▶ [Requirement]:
A faithful copy of the listing below is needed, one that contains no pictures.

• • • • • • •

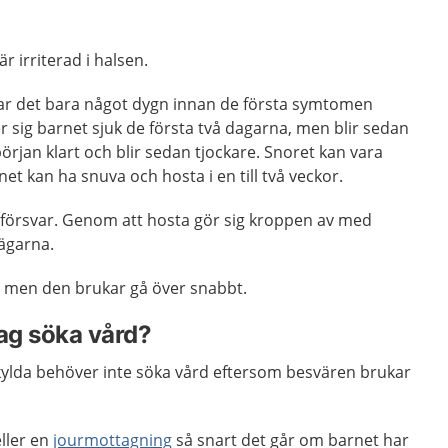
är irriterad i halsen.
tar det bara något dygn innan de första symtomen
 sig barnet sjuk de första två dagarna, men blir sedan
 början klart och blir sedan tjockare. Snoret kan vara
rnet kan ha snuva och hosta i en till två veckor.
 försvar. Genom att hosta gör sig kroppen av med
vägarna.
r, men den brukar gå över snabbt.
jag söka vård?
rkylda behöver inte söka vård eftersom besvären brukar
ller en
jourmottagning
så snart det går om barnet har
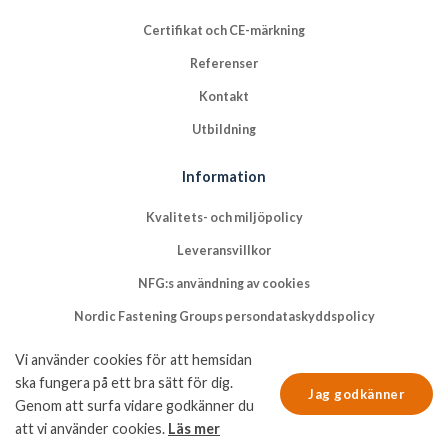
Certifikat och CE-märkning
Referenser
Kontakt
Utbildning
Information
Kvalitets- och miljöpolicy
Leveransvillkor
NFG:s användning av cookies
Nordic Fastening Groups persondataskyddspolicy
Vi använder cookies för att hemsidan
ska fungera på ett bra sätt för dig.
Jag godkänner
Genom att surfa vidare godkänner du
att vi använder cookies.
Läs mer
© Copyright 2026 Nordic Fastening Group AB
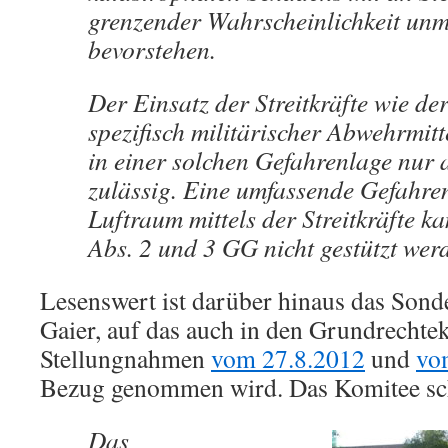
grenzender Wahrscheinlichkeit unm
bevorstehen.
Der Einsatz der Streitkräfte wie de
spezifisch militärischer Abwehrmitt
in einer solchen Gefahrenlage nur a
zulässig. Eine umfassende Gefahre
Luftraum mittels der Streitkräfte ka
Abs. 2 und 3 GG nicht gestützt wer
Lesenswert ist darüber hinaus das Son
Gaier, auf das auch in den Grundrechte
Stellungnahmen
vom 27.8.2012
und
vo
Bezug genommen wird. Das Komitee sch
Das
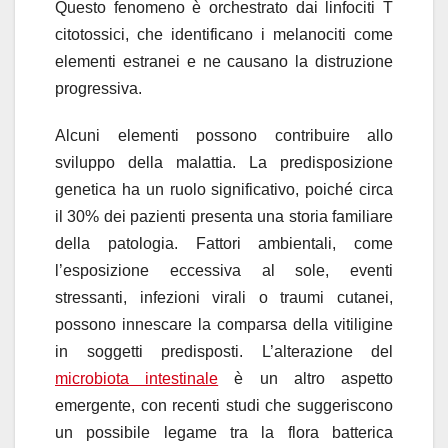
Questo fenomeno è orchestrato dai linfociti T
citotossici, che identificano i melanociti come
elementi estranei e ne causano la distruzione
progressiva.
Alcuni elementi possono contribuire allo
sviluppo della malattia. La predisposizione
genetica ha un ruolo significativo, poiché circa
il 30% dei pazienti presenta una storia familiare
della patologia. Fattori ambientali, come
l’esposizione eccessiva al sole, eventi
stressanti, infezioni virali o traumi cutanei,
possono innescare la comparsa della vitiligine
in soggetti predisposti. L’alterazione del
microbiota intestinale
è un altro aspetto
emergente, con recenti studi che suggeriscono
un possibile legame tra la flora batterica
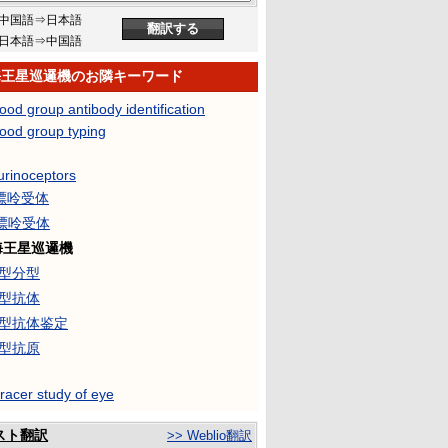
中国語⇒日本語
日本語⇒中国語
2海王星巡邏機のお隣キーワード
ood group antibody identification
lood group typing
urinoceptors
T嘌呤受体
U嘌呤受体
2海王星巡邏機
血型分型
血型抗体
血型抗体鉴定
血型抗原
racer study of eye
スト翻訳
>> Weblio翻訳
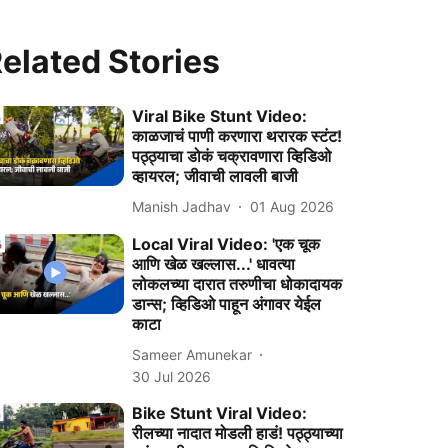
elated Stories
Viral Bike Stunt Video:
काळजाचं पाणी करणारा थरारक स्टंट!
पठ्ठ्याचा डोकं चक्रावणारा व्हिडिओ
व्हायरल; जीवाची लावली बाजी
Manish Jadhav
01 Aug 2026
Local Viral Video: 'एक चूक
आणि खेळ खल्लास...' धावत्या
लोकलच्या दारात तरुणीचा धोकादायक
डान्स; व्हिडिओ पाहून अंगावर येईल
काटा
Sameer Amunekar
30 Jul 2026
Bike Stunt Viral Video:
रीलच्या नादात मोडली हाडं! पठ्ठ्याच्या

• • • • • • •

▶ [Answer for the task]:
är irriterad i halsen.
tar det bara något dygn innan de första symtomen
 sig barnet sjuk de första två dagarna, men blir sedan
 början klart och blir sedan tjockare. Snoret kan vara
rnet kan ha snuva och hosta i en till två veckor.
 försvar. Genom att hosta gör sig kroppen av med
vägarna.
r, men den brukar gå över snabbt.
jag söka vård?
rkylda behöver inte söka vård eftersom besvären brukar
ller en
jourmottagning
så snart det går om barnet har
Certifikat och CE-märkning
Referenser
Kontakt
Utbildning
Information
Kvalitets- och miljöpolicy
Leveransvillkor
NFG:s användning av cookies
Nordic Fastening Groups persondataskyddspolicy
Vi använder cookies för att hemsidan
ska fungera på ett bra sätt för dig.
Jag godkänner
Genom att surfa vidare godkänner du
att vi använder cookies.
Läs mer
© Copyright 2026 Nordic Fastening Group AB
grenzender Wahrscheinlichkeit unm
bevorstehen.
Der Einsatz der Streitkräfte wie de
spezifisch militärischer Abwehrmitt
in einer solchen Gefahrenlage nur a
zulässig. Eine umfassende Gefahre
Luftraum mittels der Streitkräfte ka
Abs. 2 und 3 GG nicht gestützt wer
Lesenswert ist darüber hinaus das Son
Gaier, auf das auch in den Grundrechte
Stellungnahmen
vom 27.8.2012
und
vo
Bezug genommen wird. Das Komitee sch
Das
Questo fenomeno è orchestrato dai linfociti T
citotossici, che identificano i melanociti come
elementi estranei e ne causano la distruzione
progressiva.
Alcuni elementi possono contribuire allo
sviluppo della malattia. La predisposizione
genetica ha un ruolo significativo, poiché circa
il 30% dei pazienti presenta una storia familiare
della patologia. Fattori ambientali, come
l’esposizione eccessiva al sole, eventi
stressanti, infezioni virali o traumi cutanei,
possono innescare la comparsa della vitiligine
in soggetti predisposti. L’alterazione del
microbiota intestinale
è un altro aspetto
emergente, con recenti studi che suggeriscono
un possibile legame tra la flora batterica
中国語⇒日本語
日本語⇒中国語
2海王星巡邏機のお隣キーワード
ood group antibody identification
lood group typing
urinoceptors
T嘌呤受体
U嘌呤受体
2海王星巡邏機
血型分型
血型抗体
血型抗体鉴定
血型抗原
racer study of eye
スト翻訳
>> Weblio翻訳
elated Stories
Viral Bike Stunt Video:
काळजाचं पाणी करणारा थरारक स्टंट!
पठ्ठ्याचा डोकं चक्रावणारा व्हिडिओ
व्हायरल; जीवाची लावली बाजी
Manish Jadhav
01 Aug 2026
Local Viral Video: 'एक चूक
आणि खेळ खल्लास...' धावत्या
लोकलच्या दारात तरुणीचा धोकादायक
डान्स; व्हिडिओ पाहून अंगावर येईल
काटा
Sameer Amunekar
30 Jul 2026
Bike Stunt Viral Video:
रीलच्या नादात मोडली हाडं! पठ्ठ्याच्या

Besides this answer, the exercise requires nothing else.